The Pennsylvania statute, concluded the court, divided donors into two classes, one class being composed of donors whose wills provided for charitable gifts and who died within 30 days of executing their wills, and the other of donors who either made no charitable gifts in their wills or who survived the execution of their wills by at least 30 days. Gifts made by a donor in the first class were nullified by the statute, while gifts made by donors in the second class were permitted.

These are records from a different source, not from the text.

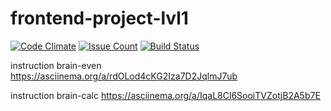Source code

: # frontend-project-lvl1
[![Code Climate](https://codeclimate.com/github/codeclimate/codeclimate/badges/gpa.svg)](https://codeclimate.com/github/codeclimate/codeclimate)
[![Issue Count](https://codeclimate.com/github/codeclimate/codeclimate/badges/issue_count.svg)](https://codeclimate.com/github/codeclimate/codeclimate)
[![Build Status](https://travis-ci.org/PinokPodZadok/frontend-project-lvl1.svg?branch=master)](https://travis-ci.org/PinokPodZadok/frontend-project-lvl1)

instruction brain-even
https://asciinema.org/a/rdOLod4cKG2Iza7D2JqlmJ7ub

instruction brain-calc
https://asciinema.org/a/IqaL8Cl6SooiTVZotjB2A5b7E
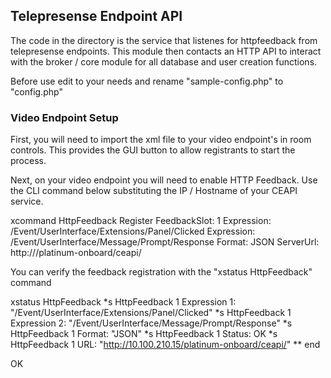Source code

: ## Telepresense Endpoint API

The code in the directory is the service that listenes for httpfeedback from telepresense endpoints.
This module then contacts an HTTP API to interact with the broker / core module for all database and 
user creation functions. 

Before use edit to your needs and rename "sample-config.php" to "config.php"

### Video Endpoint Setup

First, you will need to import the xml file to your video endpoint's in room controls.  This 
provides the GUI button to allow registrants to start the process.  


Next, on your video endpoint you will need to enable HTTP Feedback.  Use the CLI command below 
substituting the IP / Hostname of your CEAPI service.

xcommand HttpFeedback Register FeedbackSlot: 1 
Expression: /Event/UserInterface/Extensions/Panel/Clicked 
Expression: /Event/UserInterface/Message/Prompt/Response 
Format: JSON 
ServerUrl: http://<ip address>/platinum-onboard/ceapi/


You can verify the feedback registration with the "xstatus HttpFeedback" command


xstatus HttpFeedback
*s HttpFeedback 1 Expression 1: "/Event/UserInterface/Extensions/Panel/Clicked"
*s HttpFeedback 1 Expression 2: "/Event/UserInterface/Message/Prompt/Response"
*s HttpFeedback 1 Format: "JSON"
*s HttpFeedback 1 Status: OK
*s HttpFeedback 1 URL: "http://10.100.210.15/platinum-onboard/ceapi/"
** end

OK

Such a classification, concluded the court, violated the fourteenth amendment’s equal protection clause and therefore was impermissible:

Clearly, the statutory classification bears only the most tenuous relation to the legislative purpose. The statute strikes down the charitable gifts of one in the best of health at the time of the execution of his will and regardless of age if he chances to die in an accident 29 days later. On the other hand, it leaves untouched the charitable bequests of another, aged and suffering from a terminal disease, who survives the execution of his will by 31 days. Such a combination of results can only be characterized as arbitrary. 49 Id. at 505-06.

The repeal of such statutes has the salutary effect of abolishing the irrebuttable presumption that certain gifts to charity are the product of undue influence, and of compelling disinherited heirs to prove undue influence in order to invalidate testamentary gifts to charity.